Constitution de 1956
Avec sa position intérieure fortement renforcée, Nasser fut capable de prendre l'ascendant sur ses collègues du RCC et jouissait alors d'une capacité d'action incontestée[88] en particulier dans le cadre de la politique étrangère[92]. En janvier 1956, une nouvelle Constitution fut rédigée et instaura un système de parti unique appelé Union nationale (NU)[92] ; Nasser décrivit cette organisation comme « le cadre dans lequel nous réaliserons notre révolution »[93]. La NU était une recomposition du Rassemblement de la Liberté[94] dont Nasser estimait qu'il n'était pas parvenu à obtenir une large participation de la population[95]. Dans le nouveau mouvement, Nasser tenta de renforcer les comités locaux pour solidifier le soutien populaire à son régime[95].

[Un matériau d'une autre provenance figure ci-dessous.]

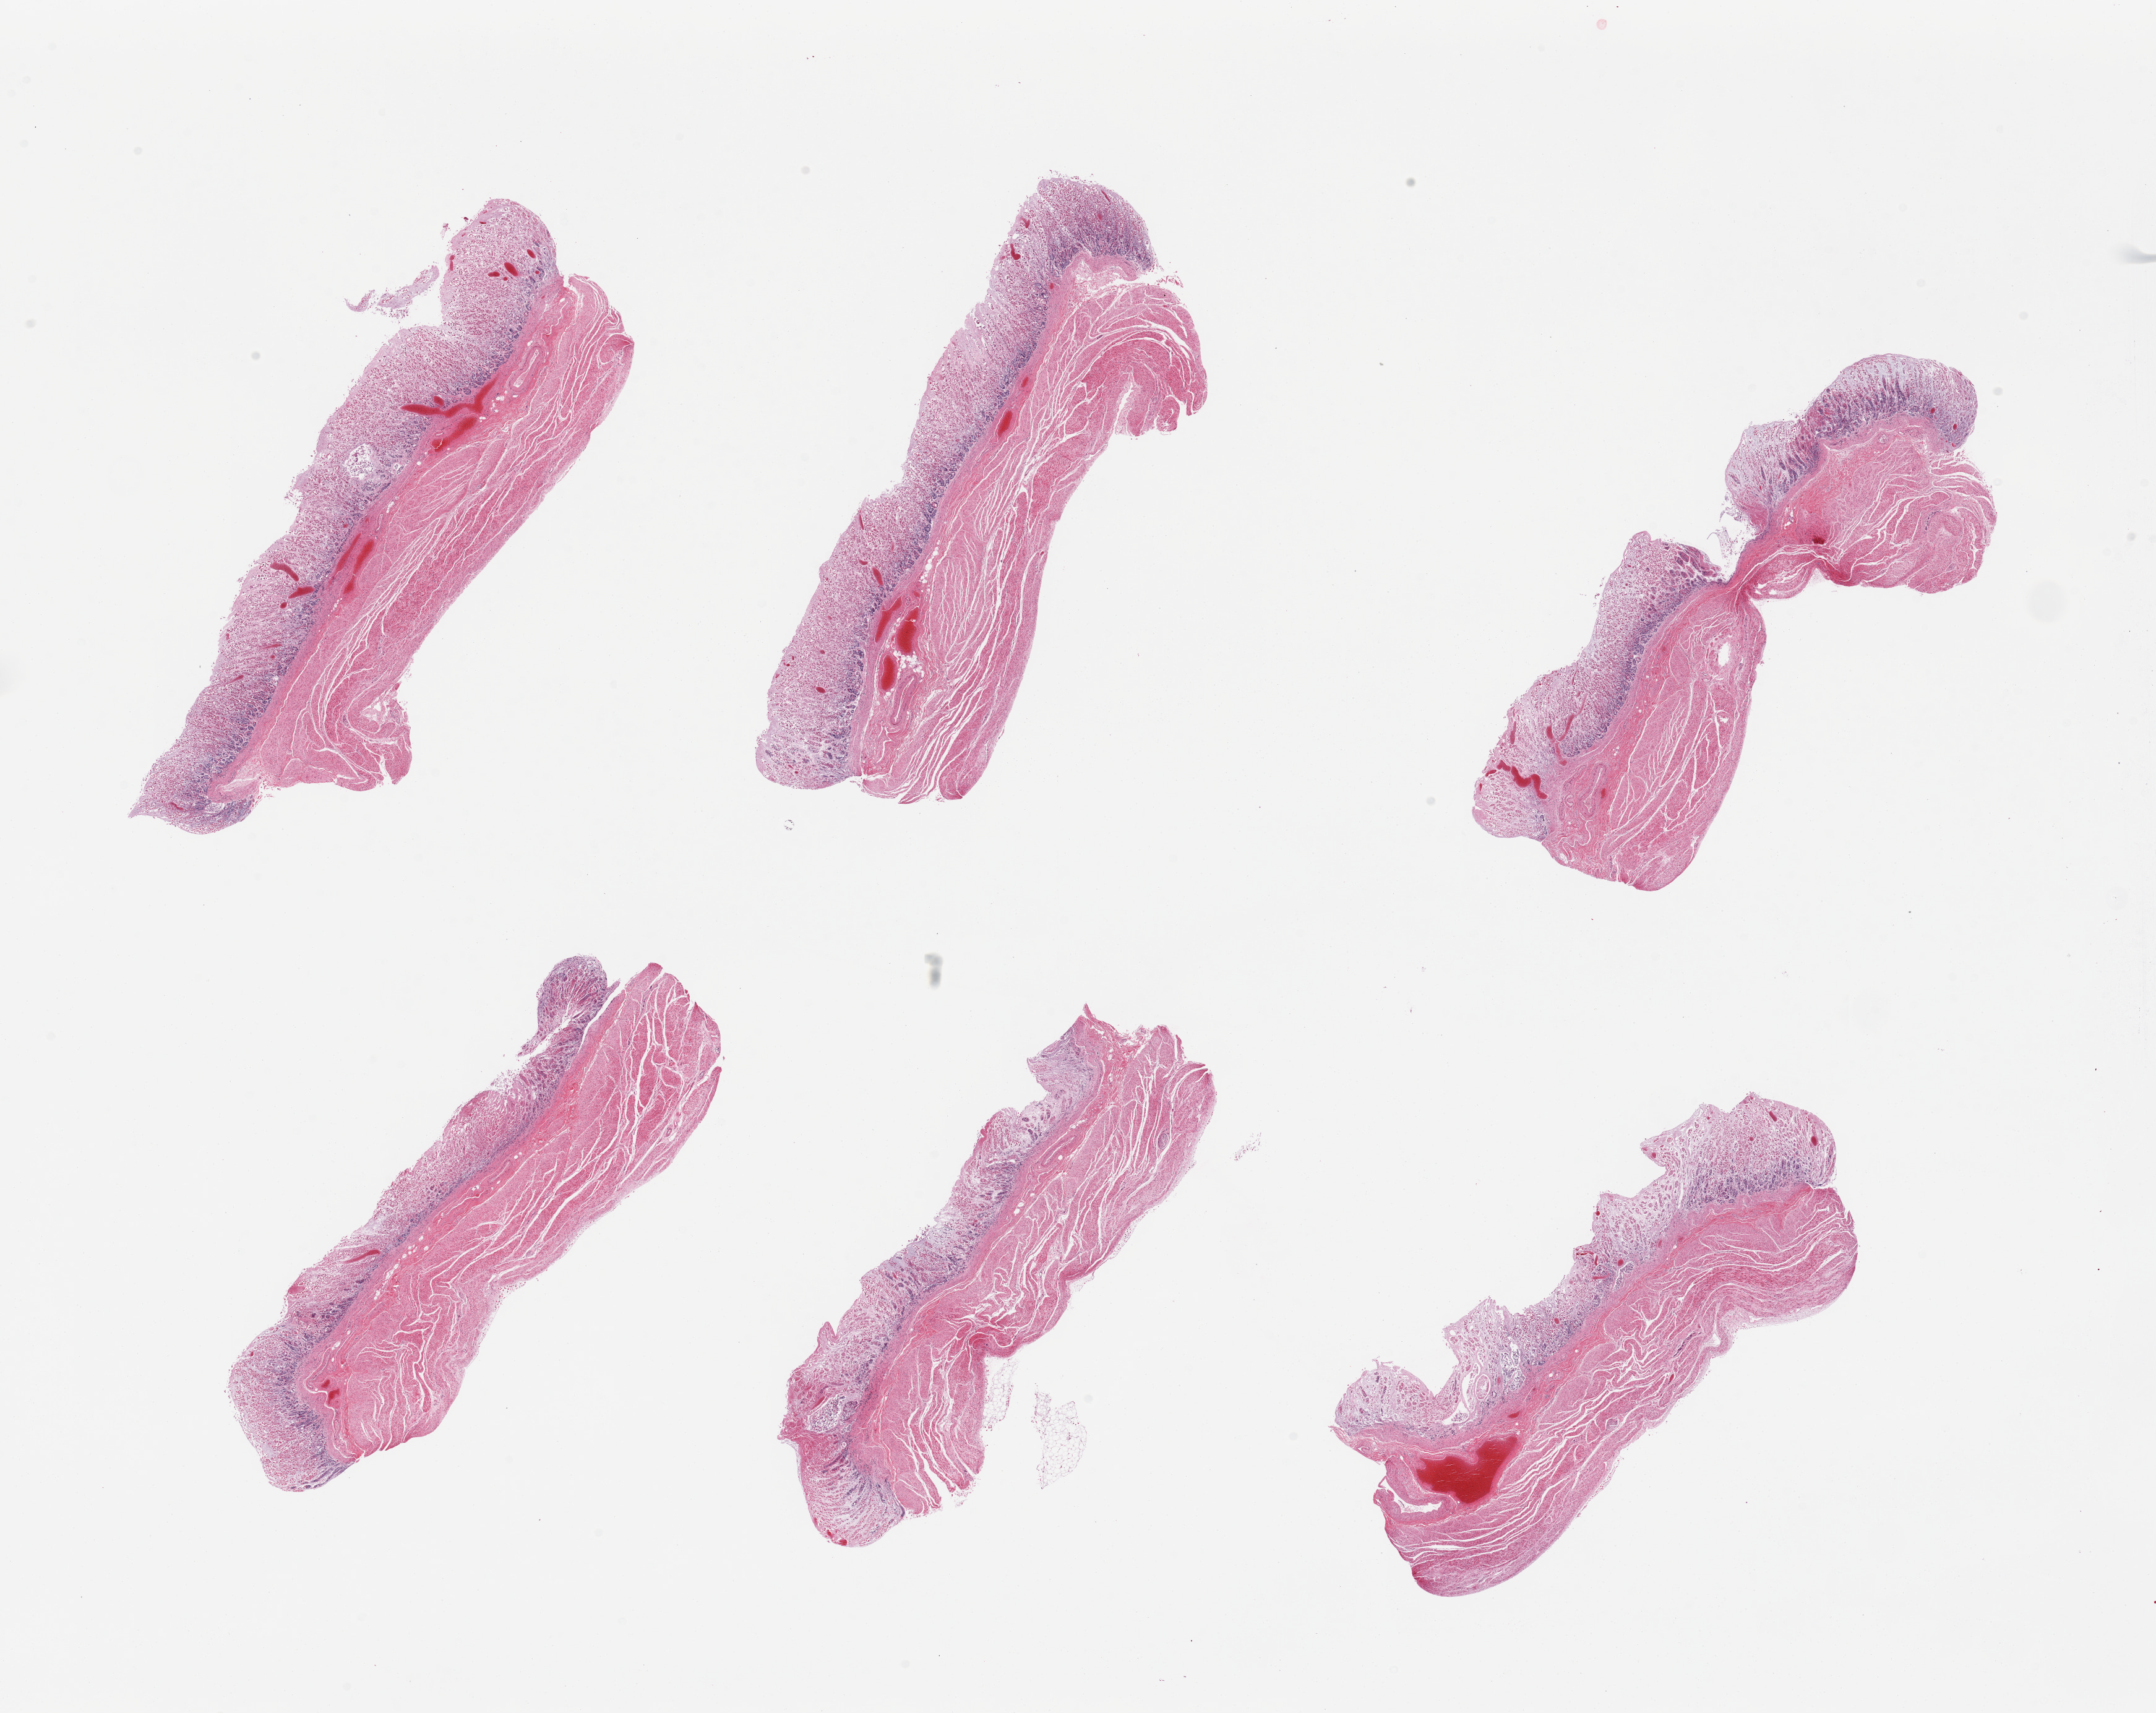
Digitized hematoxylin and eosin (H&E)-stained section — low-resolution overview of the scanned area, about 27.6 x 21.9 mm.
Specimen: PAXgene-fixed paraffin-embedded (PFPE) section; sampled site (target tissue): stomach; donor tissue sample.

La nomination de Nasser à la présidence et la nouvelle Constitution furent soumises à un référendum le 23 juin 1956 et approuvés par plus de 99,8 % des électeurs[92]. Une assemblée nationale de 350 membres fut établie et des élections furent organisées en juillet 1957[94]. De nombreux candidats furent rejetés par les autorités et les pouvoirs de l'assemblée étaient limités par les vetos du président[96]. La Constitution accordait le droit de vote aux femmes, interdisait toute discrimination sexuelle et accordait des protections aux femmes dans le monde du travail[97]. Le RCC vota sa dissolution et ses membres reprirent leurs fonctions militaires dans le cadre du processus de transition du pouvoir aux civils[98]. Durant les délibérations entourant la formation d'un nouveau gouvernement, Nasser entama une purge de ses anciens associés au sein du mouvement des officiers libres[92].
Enfin, le , Nasser est investi pour son premier mandat[99].